Restrictive Cardiomyopathy causes the walls of the ventricles (lower chambers of the heart) to become stiff. The walls of the heart need not become thicker or enlarged but their flexibility decreases. This impairs the pumping action of the heart. Lesser blood is pumped and with lesser pressure. As a result, lesser blood reaches the other vital organs such as the liver and the brain, affecting their function as well.
Restrictive Cardiomyopathy may either be caused by either changes in the makeup of the heart muscle or by the accumulation of abnormal substances in the heart muscle. Fibrosis, which causes the replacement of heart muscle tissue with tougher fibrous tissues, can stiffen the heart walls. Scarring of the heart muscle by exposure to radiation, during cancer treatment, builds up scar tissue in the heart walls, hardening it in the process. Diseases of the endocardium (thin tissue covering the heart walls) such as endomyocardial fibrosis and Loeffler’s syndrome may also cause this disorder.
Restrictive Cardiomyopathy may also occur due to the undesired accumulation of materials in the walls of the heart. Amyloidosis is the buildup of a protein called amyloid in the heart walls. For people with excess iron in their body, Hemochromatosis causes the storage of iron in the heart walls, thereby stiffening it. Hypereosinophilic syndrome causes the infiltration of eosinophils into the heart tissue and subsequent buildup. People having sarcoidosis may develop small lesions or granulomas in the heart walls which contain inflammatory white blood cells. All these types of material accumulations can decrease the flexibility of the heart and affect its pumping.

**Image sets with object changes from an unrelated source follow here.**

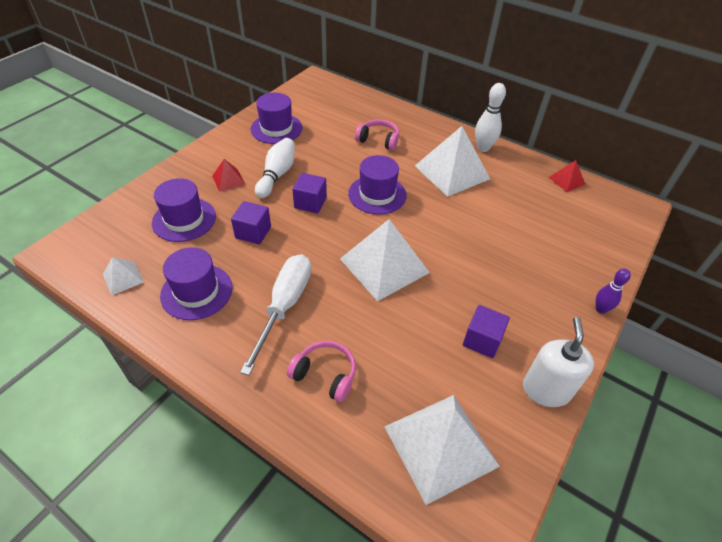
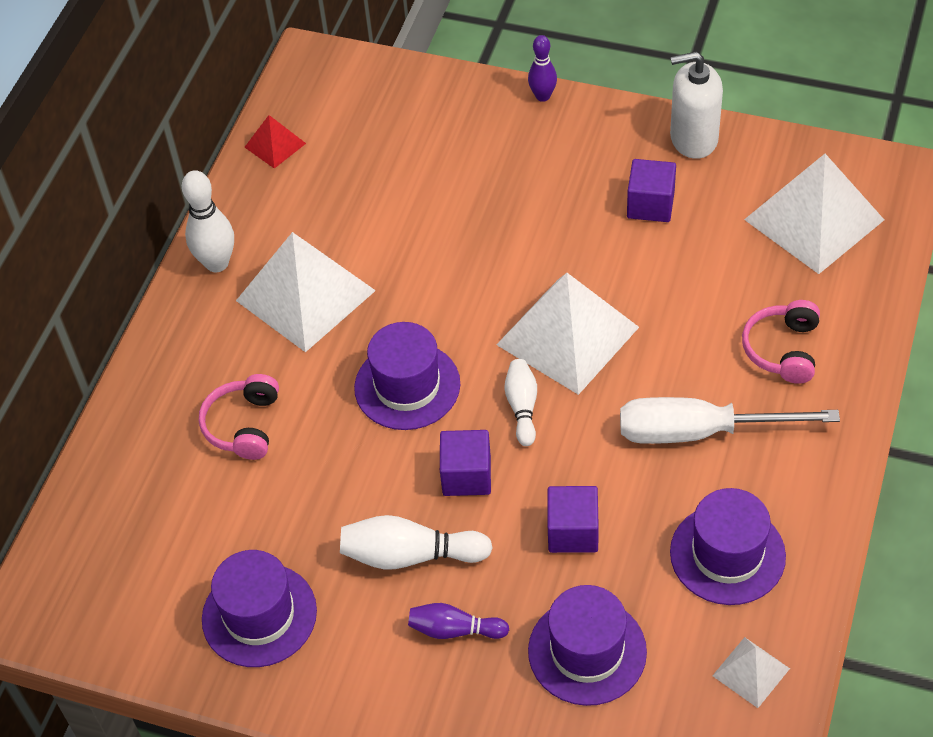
camera: 100 degrees left, 5 degrees up
red pyramid [212,159,246,192] -> purple bowling pin [408,603,509,639]
none -> white bowling pin [504,359,537,446]

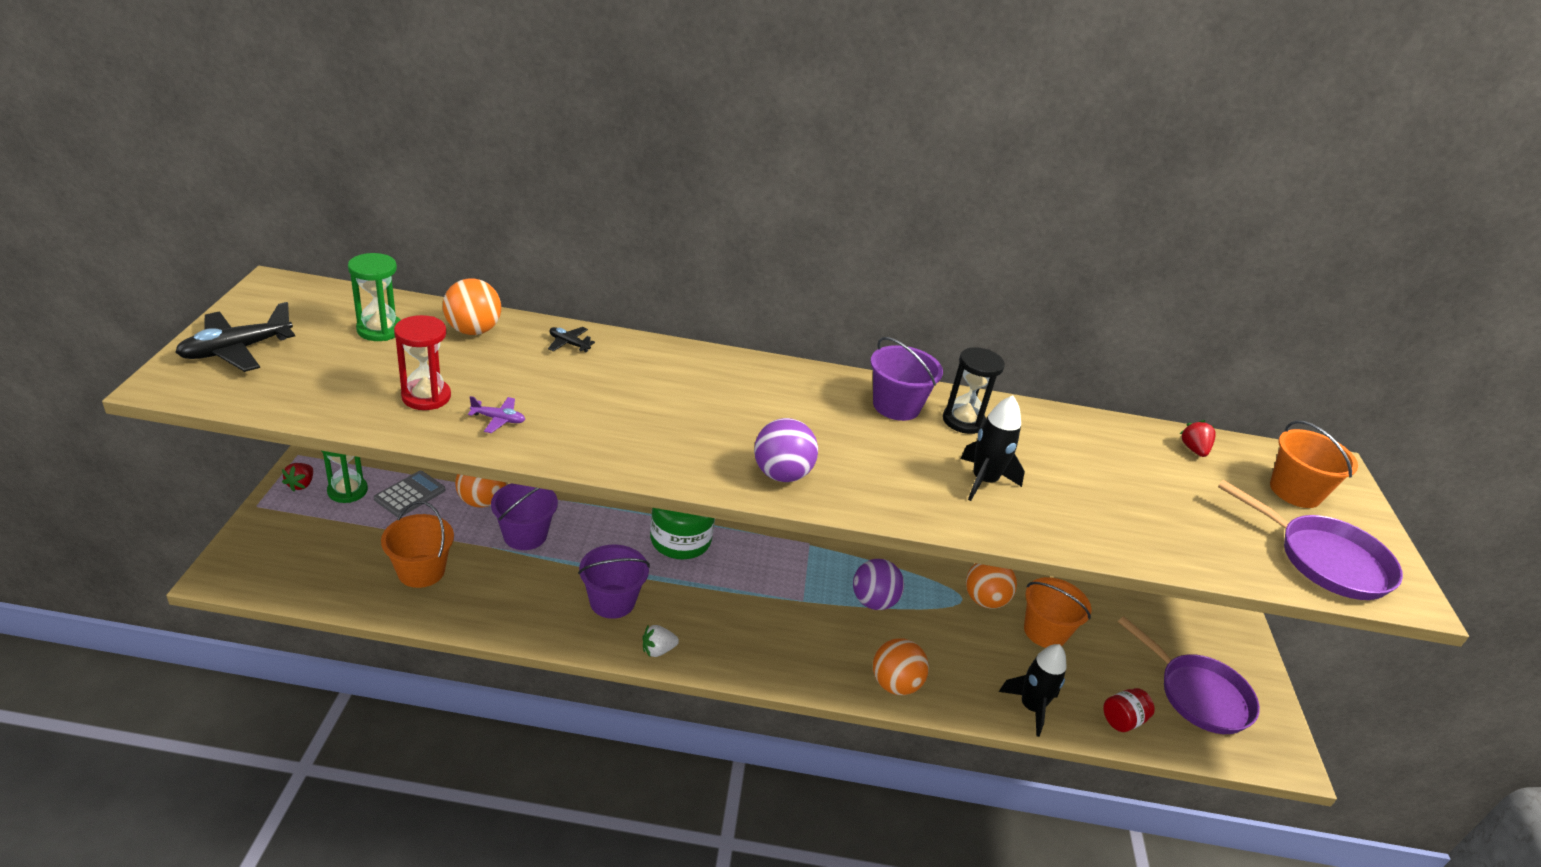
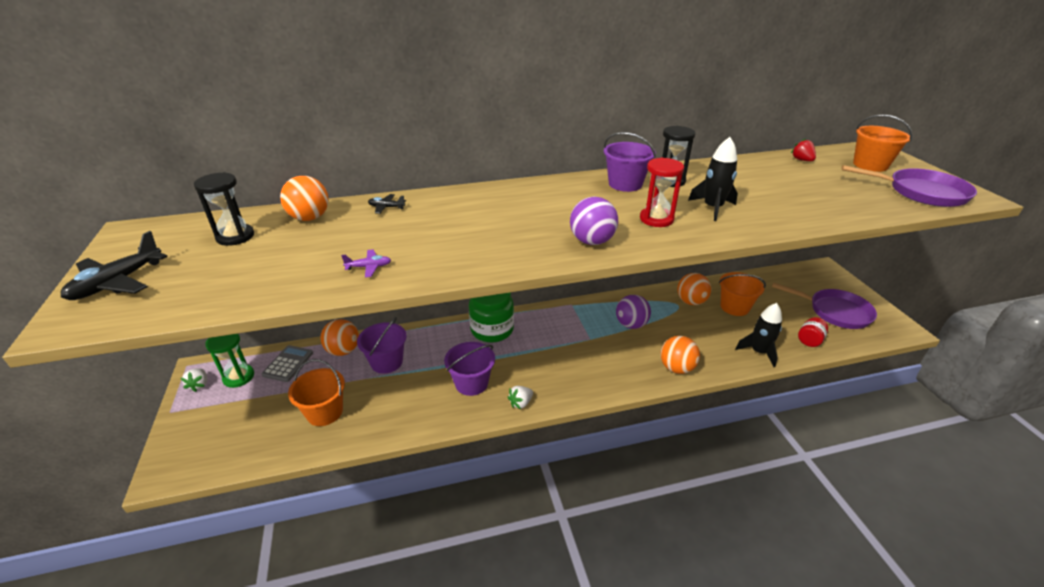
camera: 15 degrees left, 0 degrees up
red strawberry [282,463,313,492] -> white strawberry [181,368,207,392]
green hourglass [348,253,400,341] -> black hourglass [194,172,254,246]
red hourglass [394,315,451,410] -> red hourglass moved to [640,158,684,227]

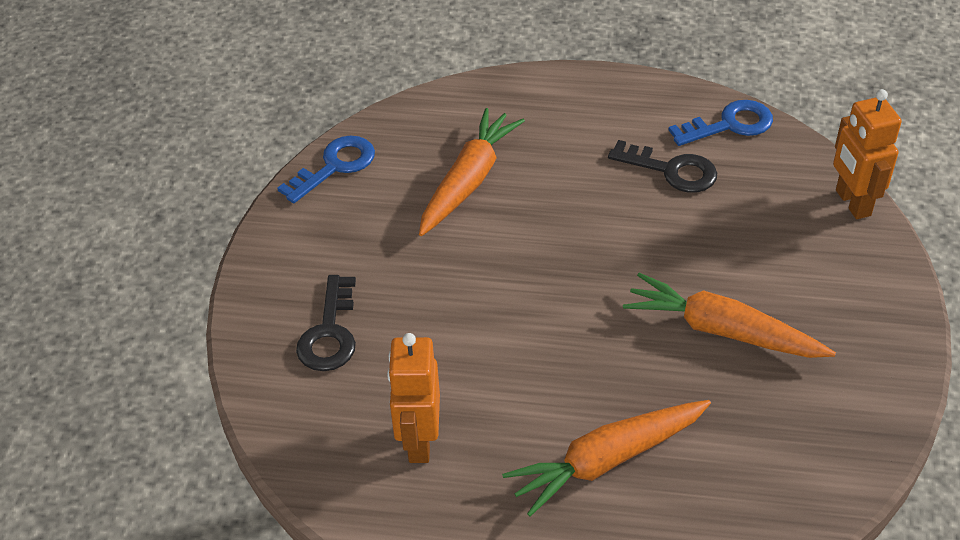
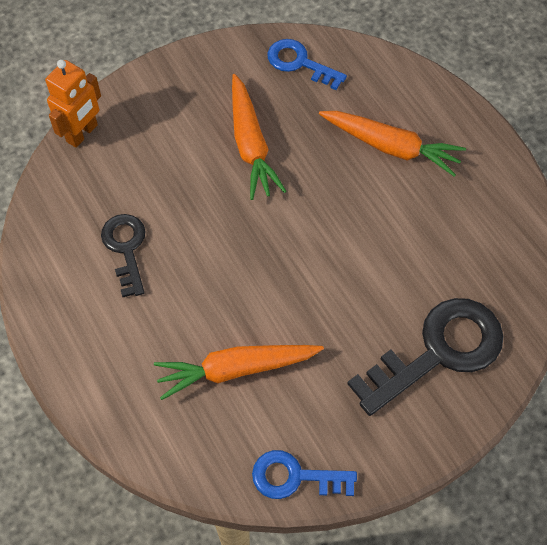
camera: 130 degrees left, 15 degrees up
black key [296,275,356,371] -> black key [347,298,504,416], size x1.72
orange robot [387,333,440,463] -> none
blue key [669,100,773,146] -> blue key moved to [267,39,347,90]

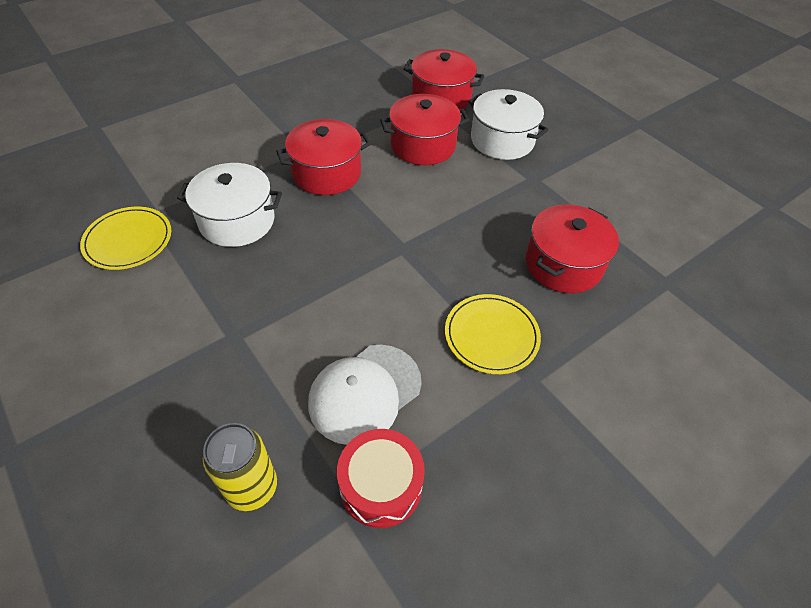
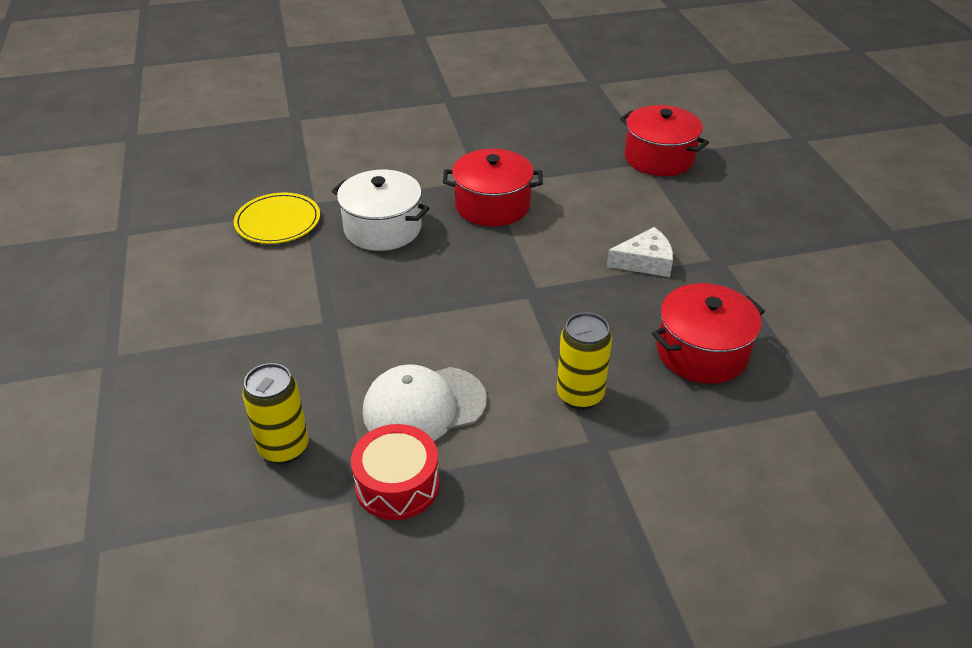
camera: 25 degrees right, 10 degrees down
red pot [380,94,469,165] -> none
yellow plate [445,294,541,374] -> yellow can [557,312,612,409]
white pot [468,89,548,160] -> none
none -> white cheese [607,227,673,277]

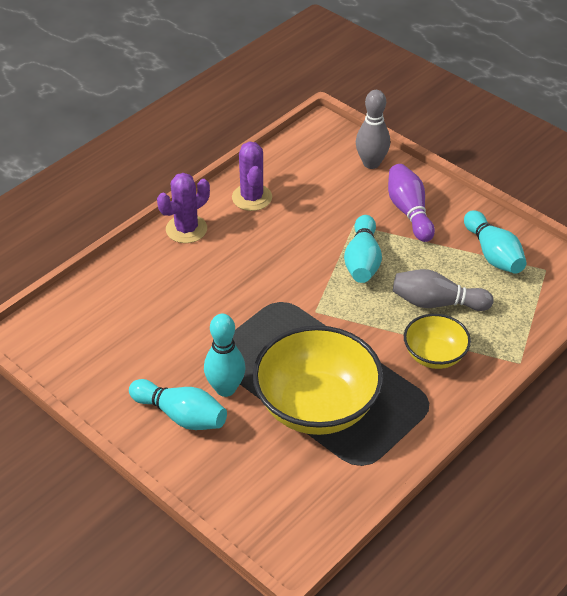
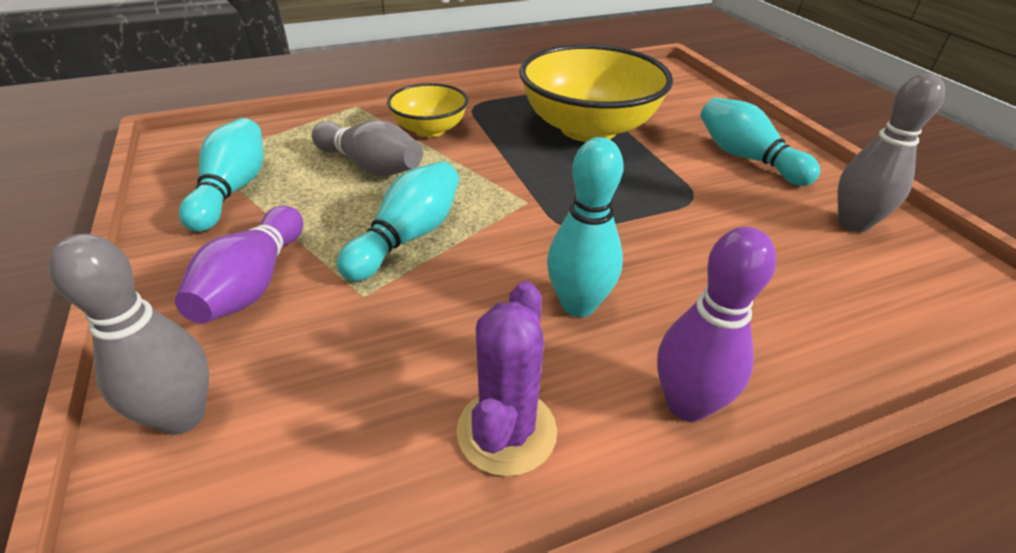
camera: 155 degrees left, 5 degrees down
purple cactus [157,173,210,243] -> purple bowling pin [657,227,776,422]
turquoise bowling pin [204,314,246,397] -> turquoise bowling pin moved to [547,137,624,317]
none -> grey bowling pin [837,74,945,233]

Various symptoms of Restrictive Cardiomyopathy include:
- Shortness of breath
- General feeling of tiredness and weakness
- Intolerance to exercise
- Feeling your heartbeat
- Fluid accumulation in the abdomen
- Swelling in the legs and feet
- Irregularities in heart rhythm
Diagnosis of restrictive Cardiomyopathy is made with the help of an Echocardiogram which uses sound waves to project a picture of the heart. Doctors can then analyze the size and performance of important structures of the heart. Magnetic resonance Imaging or MRI can spot unusual changes in the texture of the heart muscle due to possible accumulation of amyloid or iron. The diagnosis can be confirmed by performing a heart catheterization during which a catheter is inserted into the heart through an artery, which can check the blood pressures in the heart as well as the volume of the blood being pumped. If needed, it can also remove a sample of heart tissue for further investigation or biopsy.
Patients suffering from Restrictive Cardiomyopathy have poor prognosis. Even if the condition is recognized early and treatment is begun, damage once done to the heart cannot be reversed. The emphasis of treatment is to relieve the symptoms and give the patient a better quality of life. Treatment involves the correction of cardiac rhythm disturbances, prevention of blood clots, reducing the workload of the heart etc. However, there is no effective cure for restrictive Cardiomyopathy as drugs used normally to treat heart disorders create complications for this condition.
Symptoms such as swelling can be controlled by administering diuretics but it may also reduce the blood input into the heart thereby worsening the condition. Similarly, drugs such as angiotensin-converting enzyme inhibitors which lower the workload of the heart can also lead to undesirably low blood pressures.
However, the treatment of the disorder causing restrictive Cardiomyopathy can aid in halting the disease. For example, patients with iron overload in their bloodstream, which eventually ends up in the heart walls, may be advised to remove some of their blood at intervals. For patients with high risk of heart failure, a heart transplant may be considered. Early detection and diagnosis of Restrictive Cardiomyopathy is the only way of preventing or at least controlling the disease. Timely consultation with a physician is advised if any of the symptoms of the disease are noticed.